From a slightly more obscure corner of the genre, King of Dragon Pass (£6.99, Universal) makes for an interesting change of pace. It's a mix of simulation and 'Choose Your Own Adventure', with your goal as King being to keep your people safe, well-fed and, if possible, happy. It's not for adventure purists, perhaps, but the heavy focus on storytelling over raw statistics makes it as close as any strategy game has ever gotten.
Finally, as far as the nostalgia side goes, you mustn't miss The Last Express (£2.99, Universal). Set on the Orient Express on the eve of World War I, you're a fugitive doctor who boards the train and immediately gets caught in a murderous mix of mistaken identities. It's a great - if slow-paced - game, notable primarily for running in real time. Much of the game is spent simply overhearing conversations in a variety of languages (not all of them subtitled) and figuring out their secrets before anyone manages to stop the train reaching Constantinople.
The genre didn't end in the mid-'90s, though - despite a few claims otherwise - and some of the best iOS adventures are much more recent. HECTOR: Badge of Carnage (£2.99 per episode, iPhone; £4.99 per episode, iPad) isn't for the squeamish, the prudish, the under 18s (translation: under 18s whose parents see the iPad) or the easily offended, but it's still superb. It's like Bottom as an adventure game, or if a British Peter Griffin ever became a cop. Staggeringly cruel but blisteringly funny, it's just a shame each episode is pricey compared to other episodic games.
HECTOR still relies on old-school design though, and there's more to the genre than that. Ghost Trick: Phantom Detective (Free, Universal) is a superb mix of adventure and puzzle game, in which you are a disembodied spirit with a single night to figure out the reason for your death. Quirky, and very, very Japanese in style, it'd be worth taking a gamble on… but you don't have to. The first two chapters are free, and offer a great introduction. The rest of the game is unlockable for £6.99.
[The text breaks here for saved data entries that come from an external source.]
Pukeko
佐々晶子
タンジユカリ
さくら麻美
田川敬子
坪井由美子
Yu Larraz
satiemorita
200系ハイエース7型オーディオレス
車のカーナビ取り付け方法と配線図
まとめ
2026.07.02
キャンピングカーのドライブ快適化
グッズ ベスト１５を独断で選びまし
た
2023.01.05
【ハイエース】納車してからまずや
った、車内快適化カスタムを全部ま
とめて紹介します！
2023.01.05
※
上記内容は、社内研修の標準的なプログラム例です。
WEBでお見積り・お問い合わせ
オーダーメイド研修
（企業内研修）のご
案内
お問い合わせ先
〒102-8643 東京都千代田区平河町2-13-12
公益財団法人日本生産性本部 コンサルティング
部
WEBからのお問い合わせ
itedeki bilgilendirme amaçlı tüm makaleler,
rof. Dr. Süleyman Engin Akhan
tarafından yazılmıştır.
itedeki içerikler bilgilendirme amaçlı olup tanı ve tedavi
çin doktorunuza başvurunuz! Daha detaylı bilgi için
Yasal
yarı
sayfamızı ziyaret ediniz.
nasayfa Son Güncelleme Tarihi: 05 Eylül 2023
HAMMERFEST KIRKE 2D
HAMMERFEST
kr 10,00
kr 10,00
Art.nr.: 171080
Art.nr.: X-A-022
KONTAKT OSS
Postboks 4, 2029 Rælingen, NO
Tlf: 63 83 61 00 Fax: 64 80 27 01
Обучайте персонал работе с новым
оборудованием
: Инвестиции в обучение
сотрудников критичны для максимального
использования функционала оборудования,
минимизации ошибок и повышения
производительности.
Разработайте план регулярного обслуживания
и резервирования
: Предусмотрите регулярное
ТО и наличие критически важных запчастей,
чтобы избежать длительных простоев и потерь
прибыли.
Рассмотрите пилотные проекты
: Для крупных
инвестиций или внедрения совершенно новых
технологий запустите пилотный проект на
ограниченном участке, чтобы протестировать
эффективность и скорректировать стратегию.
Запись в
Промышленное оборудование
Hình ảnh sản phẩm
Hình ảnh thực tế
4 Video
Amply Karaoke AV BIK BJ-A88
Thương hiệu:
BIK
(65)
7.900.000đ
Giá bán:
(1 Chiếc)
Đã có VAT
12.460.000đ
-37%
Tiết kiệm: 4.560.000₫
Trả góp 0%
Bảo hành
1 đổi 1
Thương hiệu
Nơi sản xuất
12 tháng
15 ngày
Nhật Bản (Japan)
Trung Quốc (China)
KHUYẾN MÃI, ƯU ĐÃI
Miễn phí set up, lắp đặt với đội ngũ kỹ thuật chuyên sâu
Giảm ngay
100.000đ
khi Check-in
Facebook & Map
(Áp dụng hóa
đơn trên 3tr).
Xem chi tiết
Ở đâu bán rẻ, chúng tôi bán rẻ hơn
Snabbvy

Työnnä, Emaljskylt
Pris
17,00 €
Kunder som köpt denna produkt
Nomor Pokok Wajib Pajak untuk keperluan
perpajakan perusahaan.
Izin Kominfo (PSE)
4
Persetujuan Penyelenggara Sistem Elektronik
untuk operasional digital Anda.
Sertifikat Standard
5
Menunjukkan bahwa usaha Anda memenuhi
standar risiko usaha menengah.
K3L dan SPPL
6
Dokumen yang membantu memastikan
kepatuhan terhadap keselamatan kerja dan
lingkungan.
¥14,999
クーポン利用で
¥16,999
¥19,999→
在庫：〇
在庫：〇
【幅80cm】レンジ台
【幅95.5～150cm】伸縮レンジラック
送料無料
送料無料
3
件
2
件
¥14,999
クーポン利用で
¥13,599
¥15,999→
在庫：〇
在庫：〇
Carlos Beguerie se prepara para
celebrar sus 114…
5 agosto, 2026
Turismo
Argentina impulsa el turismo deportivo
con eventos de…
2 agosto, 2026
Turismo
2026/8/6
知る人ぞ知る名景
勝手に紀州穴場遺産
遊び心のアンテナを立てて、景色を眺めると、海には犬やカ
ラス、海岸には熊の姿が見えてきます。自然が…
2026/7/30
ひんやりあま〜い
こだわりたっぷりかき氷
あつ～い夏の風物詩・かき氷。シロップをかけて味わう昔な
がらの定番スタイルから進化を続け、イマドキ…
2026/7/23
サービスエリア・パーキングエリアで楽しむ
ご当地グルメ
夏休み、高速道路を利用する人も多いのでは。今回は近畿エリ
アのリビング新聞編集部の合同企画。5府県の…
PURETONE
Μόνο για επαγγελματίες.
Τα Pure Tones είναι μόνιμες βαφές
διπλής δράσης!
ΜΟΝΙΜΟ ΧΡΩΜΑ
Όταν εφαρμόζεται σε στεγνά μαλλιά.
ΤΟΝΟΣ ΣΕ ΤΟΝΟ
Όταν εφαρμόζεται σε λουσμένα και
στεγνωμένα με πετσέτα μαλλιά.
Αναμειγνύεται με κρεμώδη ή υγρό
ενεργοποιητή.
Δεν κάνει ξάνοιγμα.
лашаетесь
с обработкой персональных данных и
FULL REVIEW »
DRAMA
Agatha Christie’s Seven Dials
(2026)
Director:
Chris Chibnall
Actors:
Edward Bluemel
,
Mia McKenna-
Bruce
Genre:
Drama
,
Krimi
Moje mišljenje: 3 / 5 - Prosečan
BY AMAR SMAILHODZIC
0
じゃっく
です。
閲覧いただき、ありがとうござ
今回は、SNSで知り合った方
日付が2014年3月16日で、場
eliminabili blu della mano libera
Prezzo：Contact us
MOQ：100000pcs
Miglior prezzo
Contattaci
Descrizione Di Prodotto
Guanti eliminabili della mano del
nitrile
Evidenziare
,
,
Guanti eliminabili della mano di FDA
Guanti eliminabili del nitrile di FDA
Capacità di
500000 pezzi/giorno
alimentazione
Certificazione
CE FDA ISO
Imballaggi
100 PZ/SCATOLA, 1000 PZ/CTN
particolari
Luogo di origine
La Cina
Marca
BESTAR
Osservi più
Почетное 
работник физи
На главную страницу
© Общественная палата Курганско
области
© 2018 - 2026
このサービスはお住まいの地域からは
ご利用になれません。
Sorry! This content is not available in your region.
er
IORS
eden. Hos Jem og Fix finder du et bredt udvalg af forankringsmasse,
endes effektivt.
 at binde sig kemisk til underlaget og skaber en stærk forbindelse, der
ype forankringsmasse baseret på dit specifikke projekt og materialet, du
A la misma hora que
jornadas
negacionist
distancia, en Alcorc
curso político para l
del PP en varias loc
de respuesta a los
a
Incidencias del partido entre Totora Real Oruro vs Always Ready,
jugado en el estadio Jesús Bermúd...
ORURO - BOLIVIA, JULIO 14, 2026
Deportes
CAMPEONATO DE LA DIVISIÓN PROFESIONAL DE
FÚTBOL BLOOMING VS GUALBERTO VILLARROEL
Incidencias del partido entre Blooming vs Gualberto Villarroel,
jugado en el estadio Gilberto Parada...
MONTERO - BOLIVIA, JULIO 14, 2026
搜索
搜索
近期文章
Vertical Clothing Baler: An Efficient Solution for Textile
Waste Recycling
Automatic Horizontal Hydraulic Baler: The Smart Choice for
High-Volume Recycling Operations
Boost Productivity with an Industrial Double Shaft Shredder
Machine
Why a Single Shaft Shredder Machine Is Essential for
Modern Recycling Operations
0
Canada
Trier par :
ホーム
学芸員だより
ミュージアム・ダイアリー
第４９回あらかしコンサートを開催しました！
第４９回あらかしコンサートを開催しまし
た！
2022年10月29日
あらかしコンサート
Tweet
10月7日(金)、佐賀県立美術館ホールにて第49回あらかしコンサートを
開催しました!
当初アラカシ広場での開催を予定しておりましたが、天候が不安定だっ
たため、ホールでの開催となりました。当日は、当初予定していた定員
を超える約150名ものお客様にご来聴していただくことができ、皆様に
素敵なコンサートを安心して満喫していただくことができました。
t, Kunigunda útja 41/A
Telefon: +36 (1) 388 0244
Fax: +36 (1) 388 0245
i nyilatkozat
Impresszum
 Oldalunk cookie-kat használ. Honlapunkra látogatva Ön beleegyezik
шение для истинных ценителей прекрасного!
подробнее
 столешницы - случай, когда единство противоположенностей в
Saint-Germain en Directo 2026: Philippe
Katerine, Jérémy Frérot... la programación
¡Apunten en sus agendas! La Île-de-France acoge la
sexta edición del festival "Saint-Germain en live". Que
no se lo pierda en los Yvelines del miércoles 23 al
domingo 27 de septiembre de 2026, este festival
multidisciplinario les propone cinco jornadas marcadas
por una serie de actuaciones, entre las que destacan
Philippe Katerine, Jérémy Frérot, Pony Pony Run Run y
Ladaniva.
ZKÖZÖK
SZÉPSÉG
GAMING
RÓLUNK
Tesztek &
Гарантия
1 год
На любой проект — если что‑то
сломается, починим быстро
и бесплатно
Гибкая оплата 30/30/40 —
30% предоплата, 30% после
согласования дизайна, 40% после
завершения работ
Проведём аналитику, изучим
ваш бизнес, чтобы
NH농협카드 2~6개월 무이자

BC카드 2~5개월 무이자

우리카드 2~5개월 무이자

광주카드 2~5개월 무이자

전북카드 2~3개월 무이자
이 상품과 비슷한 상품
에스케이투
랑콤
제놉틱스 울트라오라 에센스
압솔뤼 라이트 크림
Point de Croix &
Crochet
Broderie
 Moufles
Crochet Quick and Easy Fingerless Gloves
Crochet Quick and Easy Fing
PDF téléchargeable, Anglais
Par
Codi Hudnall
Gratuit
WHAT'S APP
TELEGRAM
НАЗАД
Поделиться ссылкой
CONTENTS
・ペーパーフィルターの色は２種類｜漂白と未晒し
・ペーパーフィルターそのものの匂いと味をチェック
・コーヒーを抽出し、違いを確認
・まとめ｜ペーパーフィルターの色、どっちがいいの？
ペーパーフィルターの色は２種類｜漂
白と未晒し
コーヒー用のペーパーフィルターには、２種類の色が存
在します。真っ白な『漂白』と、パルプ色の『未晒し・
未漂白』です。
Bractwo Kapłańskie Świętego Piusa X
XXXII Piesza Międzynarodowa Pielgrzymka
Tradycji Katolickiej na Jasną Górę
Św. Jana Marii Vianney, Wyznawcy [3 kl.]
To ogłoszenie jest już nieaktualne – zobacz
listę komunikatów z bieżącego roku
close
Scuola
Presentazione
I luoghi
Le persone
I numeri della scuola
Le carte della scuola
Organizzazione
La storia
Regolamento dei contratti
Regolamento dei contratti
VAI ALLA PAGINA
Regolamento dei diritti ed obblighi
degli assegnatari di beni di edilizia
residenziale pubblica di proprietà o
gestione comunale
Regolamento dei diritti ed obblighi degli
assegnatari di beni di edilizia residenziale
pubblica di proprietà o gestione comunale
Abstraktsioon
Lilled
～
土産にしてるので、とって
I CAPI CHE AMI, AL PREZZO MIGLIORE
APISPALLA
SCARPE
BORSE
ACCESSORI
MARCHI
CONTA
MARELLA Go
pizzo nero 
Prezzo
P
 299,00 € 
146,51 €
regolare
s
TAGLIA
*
For a more arty kind of adventure, Machinarium (£2.99, iPad) is tough to beat. It's another point-and-click conversion, but entirely focussed on in-world logic puzzles and experimentation. There's no dialogue at all, just gorgeous 2D animation that breathes incredible life into the all-robot cast, and tasks you with learning the rules of their mechanical city as you go along.
Finally, it's absolutely worth trying an episodic series that was still underway at the time of writing, but has already established itself as one of the best adventures in recent memory - Walking Dead: The Game (£2.99 per episode, Universal). Based on the hit zombie comic books and TV show of the same name, but with its own story, it's a tough game to describe. There are puzzles, and action sections that demand quick events (though little actual dexterity), but it's primarily a series about character and making decisions.
Who among your band of starving survivors most deserves your last scraps of food? Should you keep it a secret that your character is a convicted murderer? Do you avoid swearing in front of the little girl you've become a father figure to? It's a game that forces you to make hard choices, with those decisions being carried between episodes to savour the delicious regret over the whole tale.